Carlin's legacy was his breaking of barriers
"Always do whatever's next," George Carlin, who died Sunday at 71, once famously said. He did, and the rest of the culture followed.
Forget those seven words, which you still mostly won't hear on commercial TV. Carlin's influence was of the sort that went beyond mere obscenity and mere television as
well. It was a language-busting, barrier-breaking influence that soared past TV and strafed popular culture at large (before rebounding, naturally, back to TV).
Today, Carlin's impact is spread wide, from "The Simpsons" to "South Park," from "Saturday Night Live," which he helped launch 33 years ago, to "Family Guy" and just about everything Judd Apatow ("Knocked Up") does.
Tributes to Carlin began pouring in Monday, reflecting the breadth of that impact. "His fearlessness and ability to challenge audiences to rethink the world around them and question the status quo was unparalleled and led the way for a generation of comedians that followed," said a statement from Comedy Central. "George Carlin was a pioneer who continued to be vital and relevant till the day he died," said Sarah Silverman, one of many Carlin acolytes.
George Denis Patrick Carlin was born in 1937 in New York City, was a high school dropout (the Bronx's Cardinal Hayes) and an Air Force enlistee who flopped at that as well. Stationed in Louisiana, he worked the coffee house circuit in nearby Texas with his comedy partner, Jack Burns, then spent the '60s perfecting his mainstream act on "The Ed Sullivan Show" and "The Tonight Show Starring Johnny Carson," where he appeared no fewer than 130 times.
The break with the '60s, along with his tie and neatly trimmed hair, was dramatic. "Class Clown," released Sept. 29, 1972, became not just one of the best-selling comedy albums in history but included a riff on seven words you couldn't say on TV; "400,000 words in English," he mused, "and seven you can't use on TV. ... They must be really BAD."
In October 1973, when New York radio station WBAI played a cut from the same routine on the followup album "Occupation Foole," the FCC sought to fine it, and the Supreme Court upheld the ruling, which later led to broadly defined if unenforceable creations such as the "family television hour."
Meanwhile, an entire generation of TV writers -- who would go on to create the television and movies we watch to this day -- absorbed "Class Clown" and other ground-breaking albums through each and every pore. While it kept the seven words off the air, the FCC couldn't prevent the deluge to follow -- a coarsening of prime time TV with words and actions that were euphemisms for the ones Carlin could never say.
In an interview two years ago with New York-based journalist T.J. English, Carlin said his "words" act "summed up a lot of what I'd been grappling with in the mainstream television world of variety shows and internal censorship."
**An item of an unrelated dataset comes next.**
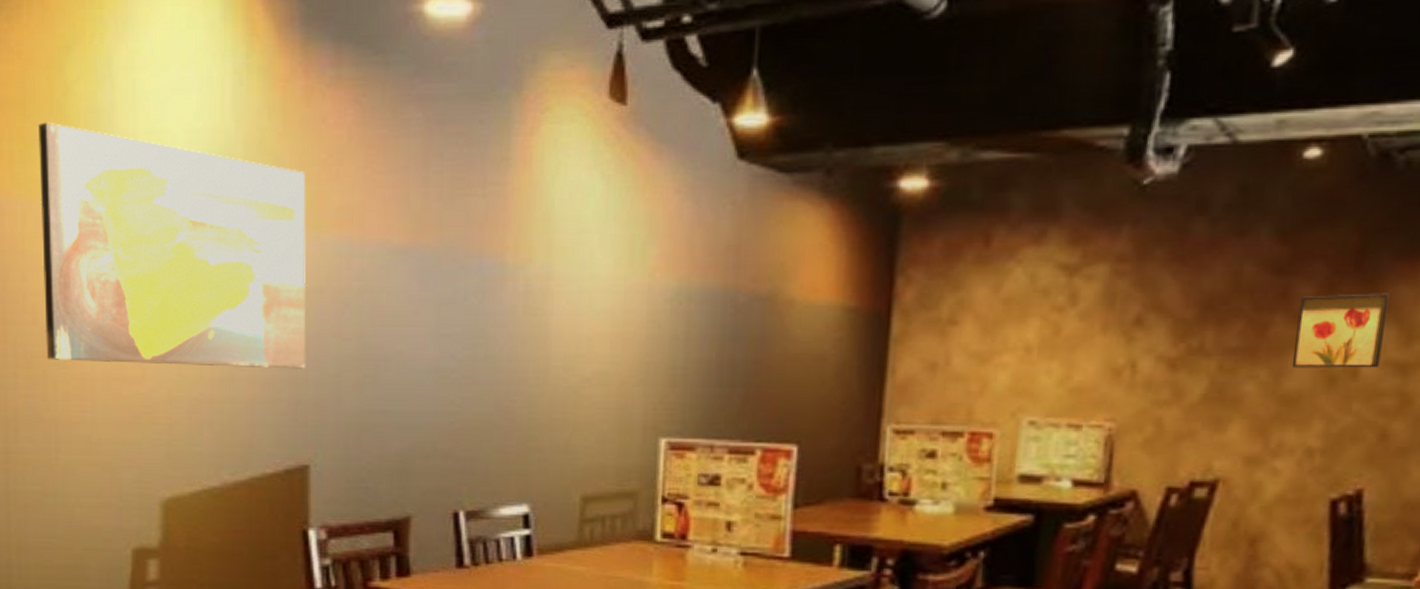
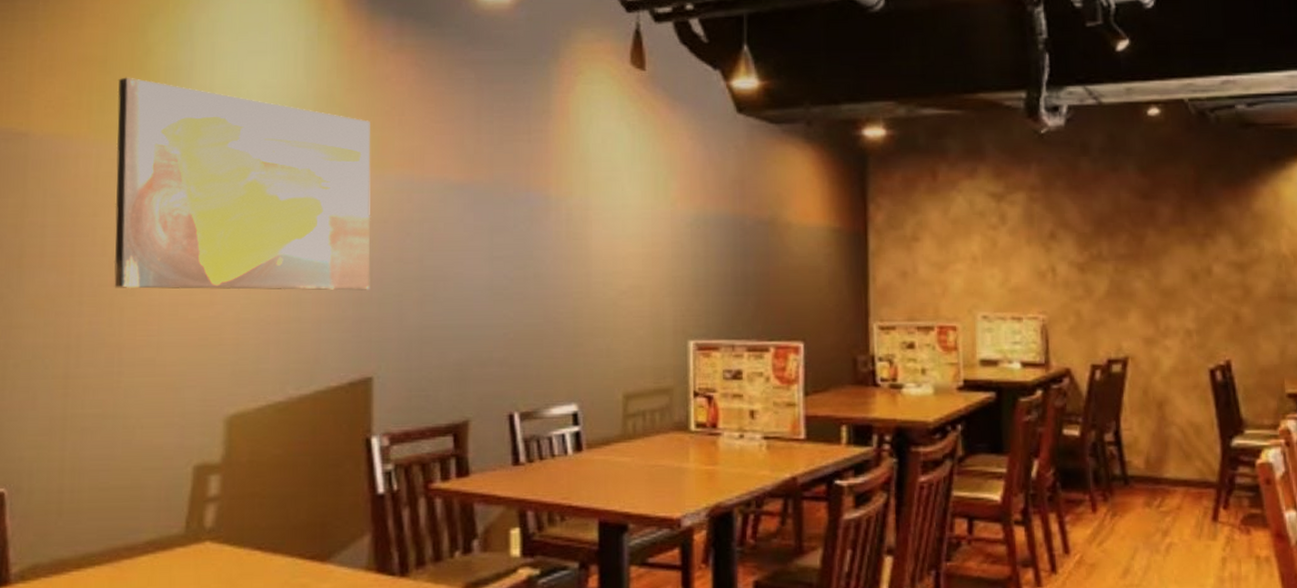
wall art: present [1291,293,1390,368] -> none [1163,212,1225,268]

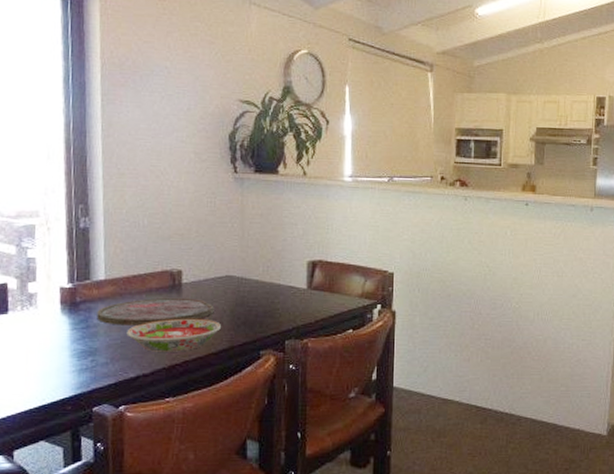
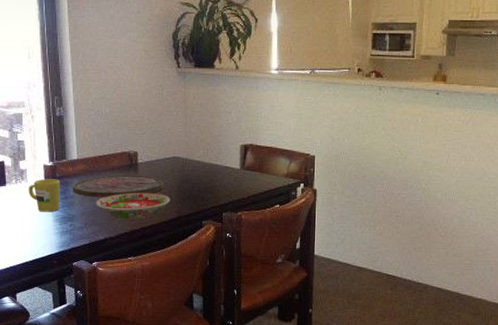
mug: none [37,304,81,346] -> present [28,179,60,212]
But it also overshadowed a rich and often brilliant career, enshrined in dozens of albums and HBO specials -- yes, filled with scatology and singular insight as well. "By and large, language is a tool for concealing the truth," he once observed. Or, famously, this: "If it's true that our species is alone in the universe, then I'd have to say the universe aimed rather low and settled for very little."
"This is as significant a loss as if Bob Dylan passed away," said English, who was developing an authorized biography at Carlin's death. "We can argue about Richard Pryor's brilliance and who had the most significant impact, but I don't think you can argue about the scope of Carlin's career.
"When he made this gestalt break from his former self -- I think he actually came out on a Tony Orlando show with a cardboard cut-out of the old George with [short hair] and said, 'this is the guy I used to be and this is the guy I am now,' it was extraordinary. I could feel the generational shift take place right at that moment."
Carlin recently told The Associated Press that "I was doing superficial comedy, entertaining people who didn't really care: businessmen, people in nightclubs, conservative people. It finally dawned on me that I was in the wrong place doing the wrong things for the wrong people."